The great New York Jets quarterback Joe Namath, known as a man who could burn the candle at both ends, was asked before one Superbowl appearance whether he preferred Astro or grass. "I dunno," he replied. "I've never smoked Astro."
None of Torquay United's current players are smokers, but how they make the transition from artificial to real grass – if there is any left by the second half – may make or break their hopes of beating Exeter City at Plainmoor today.
Nearly every Gulls training session for the past fortnight has had to be carried out in the gym or on the all-weather pitch at nearby Paignton College, and anything further removed from the surface which will confront them this afternoon is hard to imagine.
In fairness, City will not be looking forward to playing on what may turn into a quagmire either, and United boss Martin Ling believes the conditions may hold the key to a derby game which is eagerly awaited by both sets of supporters.

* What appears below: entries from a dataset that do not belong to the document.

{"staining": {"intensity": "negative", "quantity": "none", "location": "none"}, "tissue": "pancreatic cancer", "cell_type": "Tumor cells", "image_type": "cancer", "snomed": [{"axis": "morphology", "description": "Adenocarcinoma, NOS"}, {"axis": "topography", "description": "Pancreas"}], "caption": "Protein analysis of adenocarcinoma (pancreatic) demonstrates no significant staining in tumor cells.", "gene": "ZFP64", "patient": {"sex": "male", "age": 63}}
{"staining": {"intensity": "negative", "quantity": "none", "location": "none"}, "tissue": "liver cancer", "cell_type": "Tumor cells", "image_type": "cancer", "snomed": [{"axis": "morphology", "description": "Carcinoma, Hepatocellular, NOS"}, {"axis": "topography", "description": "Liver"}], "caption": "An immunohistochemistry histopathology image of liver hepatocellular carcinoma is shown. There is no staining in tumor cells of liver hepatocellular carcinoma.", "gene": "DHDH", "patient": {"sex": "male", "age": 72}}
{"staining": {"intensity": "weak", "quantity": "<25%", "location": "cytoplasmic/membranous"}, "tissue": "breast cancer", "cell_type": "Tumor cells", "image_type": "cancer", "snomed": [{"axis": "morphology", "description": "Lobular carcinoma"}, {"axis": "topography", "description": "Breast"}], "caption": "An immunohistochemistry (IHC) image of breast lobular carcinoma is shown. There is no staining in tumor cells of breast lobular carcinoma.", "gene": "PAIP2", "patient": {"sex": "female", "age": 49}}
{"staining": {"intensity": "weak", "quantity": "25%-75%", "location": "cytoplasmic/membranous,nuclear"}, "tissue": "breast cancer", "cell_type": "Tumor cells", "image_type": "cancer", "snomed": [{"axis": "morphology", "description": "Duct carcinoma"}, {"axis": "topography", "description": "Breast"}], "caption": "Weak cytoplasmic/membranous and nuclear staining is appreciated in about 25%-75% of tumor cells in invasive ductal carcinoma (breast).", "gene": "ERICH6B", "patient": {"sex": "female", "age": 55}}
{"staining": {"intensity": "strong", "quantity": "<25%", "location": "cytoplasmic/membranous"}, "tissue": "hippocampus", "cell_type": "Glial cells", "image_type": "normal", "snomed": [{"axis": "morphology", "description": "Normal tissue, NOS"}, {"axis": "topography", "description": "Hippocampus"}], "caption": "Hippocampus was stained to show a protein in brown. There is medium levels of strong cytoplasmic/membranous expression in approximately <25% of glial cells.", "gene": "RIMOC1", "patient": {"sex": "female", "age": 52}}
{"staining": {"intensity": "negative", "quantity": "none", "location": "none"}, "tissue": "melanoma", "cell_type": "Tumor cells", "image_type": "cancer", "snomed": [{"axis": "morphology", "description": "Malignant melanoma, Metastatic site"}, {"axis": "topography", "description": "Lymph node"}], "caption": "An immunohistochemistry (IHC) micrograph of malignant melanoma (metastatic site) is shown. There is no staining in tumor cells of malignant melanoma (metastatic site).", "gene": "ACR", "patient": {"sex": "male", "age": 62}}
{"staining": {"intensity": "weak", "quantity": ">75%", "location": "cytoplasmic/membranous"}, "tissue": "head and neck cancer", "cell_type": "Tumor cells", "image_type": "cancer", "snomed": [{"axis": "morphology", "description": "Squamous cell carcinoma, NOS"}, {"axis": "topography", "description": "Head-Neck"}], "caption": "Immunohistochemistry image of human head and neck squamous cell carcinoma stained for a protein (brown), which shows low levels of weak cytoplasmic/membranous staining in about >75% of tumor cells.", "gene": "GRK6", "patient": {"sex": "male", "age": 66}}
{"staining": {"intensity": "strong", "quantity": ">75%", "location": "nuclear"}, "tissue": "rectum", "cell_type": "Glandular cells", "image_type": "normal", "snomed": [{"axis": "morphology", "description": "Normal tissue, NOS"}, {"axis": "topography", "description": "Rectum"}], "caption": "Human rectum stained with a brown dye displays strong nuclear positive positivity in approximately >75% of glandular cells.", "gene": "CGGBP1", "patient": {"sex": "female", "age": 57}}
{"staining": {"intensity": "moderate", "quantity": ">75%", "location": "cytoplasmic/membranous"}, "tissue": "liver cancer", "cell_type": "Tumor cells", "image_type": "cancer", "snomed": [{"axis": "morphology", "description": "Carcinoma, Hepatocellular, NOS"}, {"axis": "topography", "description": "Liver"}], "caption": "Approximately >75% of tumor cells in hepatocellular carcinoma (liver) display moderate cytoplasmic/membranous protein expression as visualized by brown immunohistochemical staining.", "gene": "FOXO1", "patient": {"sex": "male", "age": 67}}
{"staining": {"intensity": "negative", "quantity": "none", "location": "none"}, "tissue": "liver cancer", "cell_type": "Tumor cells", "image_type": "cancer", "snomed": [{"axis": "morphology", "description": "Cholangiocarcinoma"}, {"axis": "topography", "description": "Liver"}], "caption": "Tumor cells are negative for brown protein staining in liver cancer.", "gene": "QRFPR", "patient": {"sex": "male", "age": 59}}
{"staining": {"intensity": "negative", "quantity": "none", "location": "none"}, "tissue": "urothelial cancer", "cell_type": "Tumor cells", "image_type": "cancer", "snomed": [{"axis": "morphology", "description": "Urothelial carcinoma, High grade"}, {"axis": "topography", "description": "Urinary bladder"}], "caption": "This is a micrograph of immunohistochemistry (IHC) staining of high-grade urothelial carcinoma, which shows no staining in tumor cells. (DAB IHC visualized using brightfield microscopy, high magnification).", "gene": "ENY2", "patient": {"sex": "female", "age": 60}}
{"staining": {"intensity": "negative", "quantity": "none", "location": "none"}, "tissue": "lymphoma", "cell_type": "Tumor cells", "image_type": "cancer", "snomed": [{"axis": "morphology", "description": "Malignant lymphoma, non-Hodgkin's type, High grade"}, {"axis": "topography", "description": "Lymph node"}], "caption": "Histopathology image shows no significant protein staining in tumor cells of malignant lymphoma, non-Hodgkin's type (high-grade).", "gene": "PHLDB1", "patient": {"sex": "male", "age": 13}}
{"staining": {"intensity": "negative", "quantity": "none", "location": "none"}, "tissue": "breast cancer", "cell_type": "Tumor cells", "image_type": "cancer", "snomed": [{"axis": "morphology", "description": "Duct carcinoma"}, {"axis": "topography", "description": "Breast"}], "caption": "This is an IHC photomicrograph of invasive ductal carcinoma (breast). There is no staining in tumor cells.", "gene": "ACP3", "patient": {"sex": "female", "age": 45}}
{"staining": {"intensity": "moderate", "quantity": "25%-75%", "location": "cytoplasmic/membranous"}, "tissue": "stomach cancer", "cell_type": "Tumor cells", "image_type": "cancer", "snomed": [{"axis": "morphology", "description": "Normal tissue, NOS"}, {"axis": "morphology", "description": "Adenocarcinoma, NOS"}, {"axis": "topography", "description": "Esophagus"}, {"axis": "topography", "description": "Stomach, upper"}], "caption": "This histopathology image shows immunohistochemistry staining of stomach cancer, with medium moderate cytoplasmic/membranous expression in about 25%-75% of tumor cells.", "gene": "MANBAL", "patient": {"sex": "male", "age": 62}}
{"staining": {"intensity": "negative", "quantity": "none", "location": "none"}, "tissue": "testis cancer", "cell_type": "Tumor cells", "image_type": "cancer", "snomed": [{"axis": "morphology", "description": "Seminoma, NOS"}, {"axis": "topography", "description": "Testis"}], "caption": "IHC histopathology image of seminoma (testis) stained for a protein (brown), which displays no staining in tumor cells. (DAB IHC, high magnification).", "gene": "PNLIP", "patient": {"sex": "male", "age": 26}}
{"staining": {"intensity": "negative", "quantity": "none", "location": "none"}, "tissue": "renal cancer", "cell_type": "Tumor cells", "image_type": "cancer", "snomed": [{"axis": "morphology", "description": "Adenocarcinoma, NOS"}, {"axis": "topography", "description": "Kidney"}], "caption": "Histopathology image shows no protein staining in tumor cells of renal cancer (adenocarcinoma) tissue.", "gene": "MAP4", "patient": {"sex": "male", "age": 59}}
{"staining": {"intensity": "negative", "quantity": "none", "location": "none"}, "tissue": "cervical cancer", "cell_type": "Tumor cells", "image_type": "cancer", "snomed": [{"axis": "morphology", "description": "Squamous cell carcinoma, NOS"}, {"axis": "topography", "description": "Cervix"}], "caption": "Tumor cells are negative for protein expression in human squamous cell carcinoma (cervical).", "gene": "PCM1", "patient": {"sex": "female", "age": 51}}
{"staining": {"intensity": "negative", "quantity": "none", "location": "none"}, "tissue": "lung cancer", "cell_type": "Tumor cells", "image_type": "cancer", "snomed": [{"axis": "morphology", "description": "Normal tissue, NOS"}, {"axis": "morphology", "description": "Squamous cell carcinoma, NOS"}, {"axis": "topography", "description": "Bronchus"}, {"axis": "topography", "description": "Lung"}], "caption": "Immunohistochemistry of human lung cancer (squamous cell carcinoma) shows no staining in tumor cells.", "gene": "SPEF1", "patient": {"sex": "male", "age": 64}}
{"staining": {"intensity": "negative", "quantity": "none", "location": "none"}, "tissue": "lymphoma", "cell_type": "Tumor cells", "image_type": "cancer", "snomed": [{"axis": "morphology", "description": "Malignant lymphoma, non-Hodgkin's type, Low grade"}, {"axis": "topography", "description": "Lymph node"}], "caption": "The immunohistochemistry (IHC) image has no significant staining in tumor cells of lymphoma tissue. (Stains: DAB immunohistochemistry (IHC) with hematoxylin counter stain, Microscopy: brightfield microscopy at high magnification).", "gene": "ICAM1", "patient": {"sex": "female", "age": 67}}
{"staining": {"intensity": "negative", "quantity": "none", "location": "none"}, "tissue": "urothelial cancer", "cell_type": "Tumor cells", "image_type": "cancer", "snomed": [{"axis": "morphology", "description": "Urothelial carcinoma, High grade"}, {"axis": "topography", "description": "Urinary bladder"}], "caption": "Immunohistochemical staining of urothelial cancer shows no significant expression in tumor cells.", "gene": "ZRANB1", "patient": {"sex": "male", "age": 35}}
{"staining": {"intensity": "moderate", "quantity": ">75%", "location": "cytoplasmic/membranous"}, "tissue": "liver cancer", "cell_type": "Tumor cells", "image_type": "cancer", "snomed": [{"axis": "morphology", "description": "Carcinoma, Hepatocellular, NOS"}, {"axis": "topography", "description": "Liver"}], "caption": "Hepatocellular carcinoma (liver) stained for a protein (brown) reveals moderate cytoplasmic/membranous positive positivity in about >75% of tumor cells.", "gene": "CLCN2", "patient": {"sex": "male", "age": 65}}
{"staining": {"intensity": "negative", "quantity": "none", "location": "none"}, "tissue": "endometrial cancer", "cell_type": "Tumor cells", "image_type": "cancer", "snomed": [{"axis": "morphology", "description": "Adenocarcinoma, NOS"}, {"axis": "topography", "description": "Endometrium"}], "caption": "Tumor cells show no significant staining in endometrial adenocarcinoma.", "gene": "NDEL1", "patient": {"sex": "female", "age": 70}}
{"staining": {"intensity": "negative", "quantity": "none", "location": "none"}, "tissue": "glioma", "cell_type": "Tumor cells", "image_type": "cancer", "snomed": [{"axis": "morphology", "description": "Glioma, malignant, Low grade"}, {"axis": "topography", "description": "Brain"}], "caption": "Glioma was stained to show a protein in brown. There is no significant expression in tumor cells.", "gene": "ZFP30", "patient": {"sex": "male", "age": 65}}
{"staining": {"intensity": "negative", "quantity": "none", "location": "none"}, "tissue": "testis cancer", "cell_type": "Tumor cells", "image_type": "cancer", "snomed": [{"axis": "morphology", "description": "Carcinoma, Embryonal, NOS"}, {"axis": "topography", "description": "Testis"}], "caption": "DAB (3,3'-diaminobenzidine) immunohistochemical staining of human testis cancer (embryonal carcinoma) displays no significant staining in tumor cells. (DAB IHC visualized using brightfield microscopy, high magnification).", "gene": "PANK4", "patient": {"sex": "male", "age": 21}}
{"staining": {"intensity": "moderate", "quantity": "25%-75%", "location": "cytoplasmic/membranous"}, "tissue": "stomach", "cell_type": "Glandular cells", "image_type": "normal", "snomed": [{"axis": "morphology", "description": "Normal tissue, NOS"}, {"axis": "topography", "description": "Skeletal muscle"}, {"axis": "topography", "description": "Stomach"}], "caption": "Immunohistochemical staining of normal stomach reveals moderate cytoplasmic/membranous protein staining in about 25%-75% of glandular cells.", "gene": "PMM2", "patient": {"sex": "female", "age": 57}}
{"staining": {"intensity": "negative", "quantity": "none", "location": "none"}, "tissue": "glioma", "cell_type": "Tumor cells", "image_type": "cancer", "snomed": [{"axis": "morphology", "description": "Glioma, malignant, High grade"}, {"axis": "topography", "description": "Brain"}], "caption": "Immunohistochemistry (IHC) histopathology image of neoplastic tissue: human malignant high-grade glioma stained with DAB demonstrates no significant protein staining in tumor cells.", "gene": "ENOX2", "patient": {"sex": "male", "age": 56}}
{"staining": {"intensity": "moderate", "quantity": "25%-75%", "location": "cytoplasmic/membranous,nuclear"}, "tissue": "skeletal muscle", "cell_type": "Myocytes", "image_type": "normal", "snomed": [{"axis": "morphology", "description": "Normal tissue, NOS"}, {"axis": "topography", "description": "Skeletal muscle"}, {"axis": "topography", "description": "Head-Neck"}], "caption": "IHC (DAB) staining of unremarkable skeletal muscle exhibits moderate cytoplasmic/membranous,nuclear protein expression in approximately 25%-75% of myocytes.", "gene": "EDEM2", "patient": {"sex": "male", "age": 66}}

"It's not going to be a game for the purists," said Ling, "and it may be a battle, a survival of the fittest.
"You have got to play the conditions always.
"If the pitch is a bit of a bog, it's no good playing tippy-tappy football.
"The reason why I was quite pleased against Northampton [1-1] last week was that we matched physically, and they're a big, big side.
"We can mix and match it with other teams if we have to."
It is nearly five years since the clubs last met, and if today's match even approaches the drama of 2008, we'll all need a stiff drink at the end of it all.
Many Gulls supporters have still not got over it.
City, trailing 1-0 on the night and 3-1 on aggregate with 20 minutes to go in the second leg of the Conference play-off semi-final at Plainmoor, managed to pull off one of the most stunning comebacks in their history, winning 4-1 (5-3 aggregate).
Days later United had to drag themselves up to Wembley for an FA Trophy final they also lost, 1-0 to unfancied Ebbsfleet United, and it was precious little consolation when the Grecians also went down in the Conference final, to Morecambe.
United fans see today's game as not just a chance to wipe away some of the memory of 2008 but also, in many ways, as more important than Boxing Day's trip to Plymouth Argyle.
Gulls supporters have never had too much of a problem with Argyle – maybe because they have not played them as much over the years – but they do like to beat City. And they dislike losing to them even more.
A few bob on the draw might not be the worst bet of the weekend.